Was ist, kurz gesagt, das charakteristischste Merkmal der Biographie und des Werkes von Pater Pio? Wo liegen der Ursprung und die Kraft seines Apostolats? Die Antwort liegt einmal mehr in den Worten von Johannes Paul II. zum parvis aus der vatikanischen Basilika an jenem Sonntag vor zwanzig Jahren: "Die tiefe Wurzel so vieler geistlicher Fruchtbarkeit ist in jener innigen und beständigen Vereinigung mit Gott zu finden, von der die langen im Gebet und im Beichtstuhl verbrachten Stunden ein beredtes Zeugnis ablegen. Er wiederholte gerne: "Ich bin ein armer Mönch, der betet", in der Überzeugung, dass "das Gebet die beste Waffe ist, die wir haben, ein Schlüssel, der uns das Herz Gottes öffnet".
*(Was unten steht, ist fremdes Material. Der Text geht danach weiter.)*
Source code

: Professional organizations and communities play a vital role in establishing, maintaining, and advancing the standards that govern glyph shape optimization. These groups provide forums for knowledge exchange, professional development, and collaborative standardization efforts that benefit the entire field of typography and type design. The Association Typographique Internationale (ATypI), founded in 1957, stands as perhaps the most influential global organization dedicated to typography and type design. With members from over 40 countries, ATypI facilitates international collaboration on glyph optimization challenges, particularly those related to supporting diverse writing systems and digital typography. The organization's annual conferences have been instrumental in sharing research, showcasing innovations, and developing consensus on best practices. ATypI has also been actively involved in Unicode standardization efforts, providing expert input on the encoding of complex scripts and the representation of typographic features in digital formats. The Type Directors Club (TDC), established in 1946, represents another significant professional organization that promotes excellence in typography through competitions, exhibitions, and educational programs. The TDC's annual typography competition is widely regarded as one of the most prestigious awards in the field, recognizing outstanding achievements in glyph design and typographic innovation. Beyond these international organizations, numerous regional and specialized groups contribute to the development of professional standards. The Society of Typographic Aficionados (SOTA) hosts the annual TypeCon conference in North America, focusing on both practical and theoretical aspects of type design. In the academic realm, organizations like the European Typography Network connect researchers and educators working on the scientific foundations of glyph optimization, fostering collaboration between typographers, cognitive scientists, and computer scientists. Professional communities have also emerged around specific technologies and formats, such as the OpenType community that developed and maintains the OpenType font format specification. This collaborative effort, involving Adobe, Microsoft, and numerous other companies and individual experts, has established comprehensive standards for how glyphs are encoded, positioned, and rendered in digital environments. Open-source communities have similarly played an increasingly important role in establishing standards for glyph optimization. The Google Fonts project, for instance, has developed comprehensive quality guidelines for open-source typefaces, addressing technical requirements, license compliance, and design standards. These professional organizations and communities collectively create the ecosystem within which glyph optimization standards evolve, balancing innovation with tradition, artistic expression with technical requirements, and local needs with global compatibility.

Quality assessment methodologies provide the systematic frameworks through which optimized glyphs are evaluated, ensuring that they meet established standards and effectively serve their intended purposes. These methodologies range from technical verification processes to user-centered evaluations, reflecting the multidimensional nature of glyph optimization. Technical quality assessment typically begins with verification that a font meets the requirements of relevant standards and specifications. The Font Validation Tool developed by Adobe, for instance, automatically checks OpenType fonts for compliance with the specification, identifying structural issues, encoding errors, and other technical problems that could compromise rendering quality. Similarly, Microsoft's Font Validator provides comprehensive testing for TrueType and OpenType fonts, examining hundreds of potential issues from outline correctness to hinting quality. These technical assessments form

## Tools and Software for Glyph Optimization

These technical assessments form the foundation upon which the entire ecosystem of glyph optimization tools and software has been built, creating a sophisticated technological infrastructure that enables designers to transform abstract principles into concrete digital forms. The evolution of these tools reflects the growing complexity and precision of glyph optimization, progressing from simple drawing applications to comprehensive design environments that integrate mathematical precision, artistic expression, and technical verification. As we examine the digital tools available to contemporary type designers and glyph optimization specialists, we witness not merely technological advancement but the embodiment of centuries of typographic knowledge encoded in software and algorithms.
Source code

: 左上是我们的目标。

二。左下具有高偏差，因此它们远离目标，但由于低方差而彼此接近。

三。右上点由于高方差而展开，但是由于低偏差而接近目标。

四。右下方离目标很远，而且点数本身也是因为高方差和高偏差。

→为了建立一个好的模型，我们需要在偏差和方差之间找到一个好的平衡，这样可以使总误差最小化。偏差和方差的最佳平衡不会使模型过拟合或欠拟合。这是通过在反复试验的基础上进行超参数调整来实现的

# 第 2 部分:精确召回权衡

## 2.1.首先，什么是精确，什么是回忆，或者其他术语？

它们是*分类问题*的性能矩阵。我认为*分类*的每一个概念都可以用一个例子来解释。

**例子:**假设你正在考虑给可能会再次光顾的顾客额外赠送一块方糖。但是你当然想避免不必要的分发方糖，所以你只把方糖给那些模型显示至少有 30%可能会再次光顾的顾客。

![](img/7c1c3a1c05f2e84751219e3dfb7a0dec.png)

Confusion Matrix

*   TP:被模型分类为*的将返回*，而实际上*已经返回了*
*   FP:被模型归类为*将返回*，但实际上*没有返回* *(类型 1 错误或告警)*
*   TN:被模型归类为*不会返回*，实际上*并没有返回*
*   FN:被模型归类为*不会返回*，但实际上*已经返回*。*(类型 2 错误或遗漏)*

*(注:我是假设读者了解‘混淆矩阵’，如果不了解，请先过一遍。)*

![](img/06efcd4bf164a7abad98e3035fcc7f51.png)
Ein charakteristisches Merkmal seiner Spiritualität, das sich in den von ihm gegründeten Gebetsgruppen fortsetzt, die der Kirche und der Gesellschaft "den gewaltigen Beitrag des unablässigen und vertrauensvollen Gebets" bieten. Pater Pio verband sein Gebet auch mit einer intensiven karitativen Tätigkeit, von der die Casa Sollievo della Sofferenza ist ein außergewöhnlicher Ausdruck. Gebet und Nächstenliebe, das ist eine sehr konkrete Synthese der Lehre von Pater Pio".